Required task:
Write out the stretch of the court's ruling on discontinuing the action against the LCBO from "[57] However, for" through "to the litigation.".

2. The Application of Section 29 in the Immediate Case
[55] With this background to section 29, I turn now to the immediate case where for what appears to me to be pragmatic, tactical, and political reasons, Class Counsel recommends that the proposed class action be discontinued against the LCBO. However, in my opinion, it is, at least, premature to discontinue the action against the LCBO. In the immediate proposed class action, any discontinuance should occur, if at all, only after the close of pleadings.
[56] There is no doubt that the LCBO is a proper party defendant to the Plaintiffs’ various causes of action now before the court. And the LCBO may be a necessary party to have before the court having regard to the fact that it is one of the contracting parties to the Market Allocation Agreement that fuels the Market Allocation Conspiracy, the Prices and Fees Conspiracy, and the common law and statutory causes of action. Usually, if the subject-matter of an action concerns the validity of a contract, all the contracting parties would be before the court.
[57] However, for present purposes, I need not decide whether or not the LCBO is technically a necessary party defendant, because my initial concern is that it would not be in the interests of the Class Members to let the LCBO out of the main action only to have it reappear as a third party joined by one or more of the remaining Defendants. At this time, none of Labatt, Molson, or Sleeman has delivered a Statement of Defence and, thus, it is unknown whether they intend to assert cross-claims against the LCBO or third party claims that might make it useful to have the LCBO as a party to the litigation.
[58] Labatt, Molson, and Sleeman take no position with respect to the motion for leave to discontinue, but their “no position” is not a commitment by them to forgo third party proceedings against the LCBO should a cross-claim not be available to them. I, therefore, dismiss the Plaintiffs’ motion as premature but without prejudice to it being reinitiated after the close of pleadings.
[59] I also dismiss the Plaintiffs’ motion on its merits, but again without prejudice to the request for a discontinuance being reinitiated after the close of pleadings. Put shortly, the reason for the dismissal is that I am not satisfied based on the evidentiary record now before the court that it would be appropriate to grant leave to discontinue.
[60] In reviewing the evidence and arguments advanced in favour of discontinuing the action, I am the opposite of impressed and I rather am depressed by the argument that it is not in the interests of the putative Class Members to provoke the provincial government into passing more ultra vires amendments to the Liquor Control Act in aid of its Crown agent, the LCBO. Apart from the fact that it is pure speculation what the provincial government might do in the future, I am not prepared to condone this timidity to uphold the rule of law as a reason for granting leave to discontinue.

Supplied information:
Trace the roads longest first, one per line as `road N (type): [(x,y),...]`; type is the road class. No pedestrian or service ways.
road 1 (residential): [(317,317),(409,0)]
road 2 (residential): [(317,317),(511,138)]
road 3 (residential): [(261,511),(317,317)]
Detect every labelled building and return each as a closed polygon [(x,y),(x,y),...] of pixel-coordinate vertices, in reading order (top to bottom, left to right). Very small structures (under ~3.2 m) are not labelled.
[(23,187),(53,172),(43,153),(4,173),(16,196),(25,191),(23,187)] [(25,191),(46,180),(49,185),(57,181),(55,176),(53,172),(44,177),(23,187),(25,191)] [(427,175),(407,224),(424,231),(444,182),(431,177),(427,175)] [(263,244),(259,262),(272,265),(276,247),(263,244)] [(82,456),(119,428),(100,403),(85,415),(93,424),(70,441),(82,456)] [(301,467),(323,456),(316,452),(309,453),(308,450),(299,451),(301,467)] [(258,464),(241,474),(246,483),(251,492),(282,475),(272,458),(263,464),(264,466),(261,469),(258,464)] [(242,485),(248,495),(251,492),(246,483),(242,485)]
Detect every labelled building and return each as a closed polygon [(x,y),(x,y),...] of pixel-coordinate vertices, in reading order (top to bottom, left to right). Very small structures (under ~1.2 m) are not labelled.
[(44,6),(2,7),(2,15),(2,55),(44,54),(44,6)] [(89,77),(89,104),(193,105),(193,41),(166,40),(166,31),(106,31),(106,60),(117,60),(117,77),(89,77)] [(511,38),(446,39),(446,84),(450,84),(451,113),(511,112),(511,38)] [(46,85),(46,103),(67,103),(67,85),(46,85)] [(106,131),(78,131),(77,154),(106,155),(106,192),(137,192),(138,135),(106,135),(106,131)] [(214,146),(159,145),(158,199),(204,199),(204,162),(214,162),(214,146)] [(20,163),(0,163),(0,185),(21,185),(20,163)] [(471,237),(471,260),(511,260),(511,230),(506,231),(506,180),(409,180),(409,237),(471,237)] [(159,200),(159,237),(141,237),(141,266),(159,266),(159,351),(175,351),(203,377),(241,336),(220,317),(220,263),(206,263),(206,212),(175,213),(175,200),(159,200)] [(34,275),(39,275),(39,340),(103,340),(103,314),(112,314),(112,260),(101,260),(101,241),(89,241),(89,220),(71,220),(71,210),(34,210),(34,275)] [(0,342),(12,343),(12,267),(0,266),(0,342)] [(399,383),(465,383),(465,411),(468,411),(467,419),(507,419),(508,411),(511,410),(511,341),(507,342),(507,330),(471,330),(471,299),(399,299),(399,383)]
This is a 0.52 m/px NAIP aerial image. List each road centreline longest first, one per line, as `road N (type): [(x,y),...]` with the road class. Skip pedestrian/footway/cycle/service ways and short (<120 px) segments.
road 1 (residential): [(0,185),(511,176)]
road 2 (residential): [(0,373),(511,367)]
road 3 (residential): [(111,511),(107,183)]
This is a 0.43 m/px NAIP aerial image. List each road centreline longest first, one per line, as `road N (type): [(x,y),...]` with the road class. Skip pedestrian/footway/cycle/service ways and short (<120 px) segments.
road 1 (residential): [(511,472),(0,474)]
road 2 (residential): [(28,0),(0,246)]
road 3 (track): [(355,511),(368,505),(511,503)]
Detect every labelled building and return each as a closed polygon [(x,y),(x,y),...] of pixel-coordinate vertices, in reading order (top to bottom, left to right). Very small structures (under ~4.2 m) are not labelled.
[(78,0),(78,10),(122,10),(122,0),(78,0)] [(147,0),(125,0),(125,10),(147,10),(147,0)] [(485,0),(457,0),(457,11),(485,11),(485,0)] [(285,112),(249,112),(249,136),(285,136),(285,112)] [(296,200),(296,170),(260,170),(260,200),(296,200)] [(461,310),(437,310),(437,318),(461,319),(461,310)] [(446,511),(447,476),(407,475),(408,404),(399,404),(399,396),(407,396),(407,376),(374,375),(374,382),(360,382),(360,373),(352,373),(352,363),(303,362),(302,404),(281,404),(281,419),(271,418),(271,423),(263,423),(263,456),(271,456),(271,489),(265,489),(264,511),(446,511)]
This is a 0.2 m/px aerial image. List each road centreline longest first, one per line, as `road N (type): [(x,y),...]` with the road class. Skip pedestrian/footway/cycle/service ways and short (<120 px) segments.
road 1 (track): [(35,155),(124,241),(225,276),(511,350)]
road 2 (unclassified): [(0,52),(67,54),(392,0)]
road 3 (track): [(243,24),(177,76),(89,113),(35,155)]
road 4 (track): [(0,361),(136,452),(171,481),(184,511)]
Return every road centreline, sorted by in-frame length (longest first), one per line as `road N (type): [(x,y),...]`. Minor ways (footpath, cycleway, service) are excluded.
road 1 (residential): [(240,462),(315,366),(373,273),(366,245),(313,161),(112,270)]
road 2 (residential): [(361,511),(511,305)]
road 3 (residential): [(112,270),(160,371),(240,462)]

The output:
[57] However, for present purposes, I need not decide whether or not the LCBO is technically a necessary party defendant, because my initial concern is that it would not be in the interests of the Class Members to let the LCBO out of the main action only to have it reappear as a third party joined by one or more of the remaining Defendants. At this time, none of Labatt, Molson, or Sleeman has delivered a Statement of Defence and, thus, it is unknown whether they intend to assert cross-claims against the LCBO or third party claims that might make it useful to have the LCBO as a party to the litigation.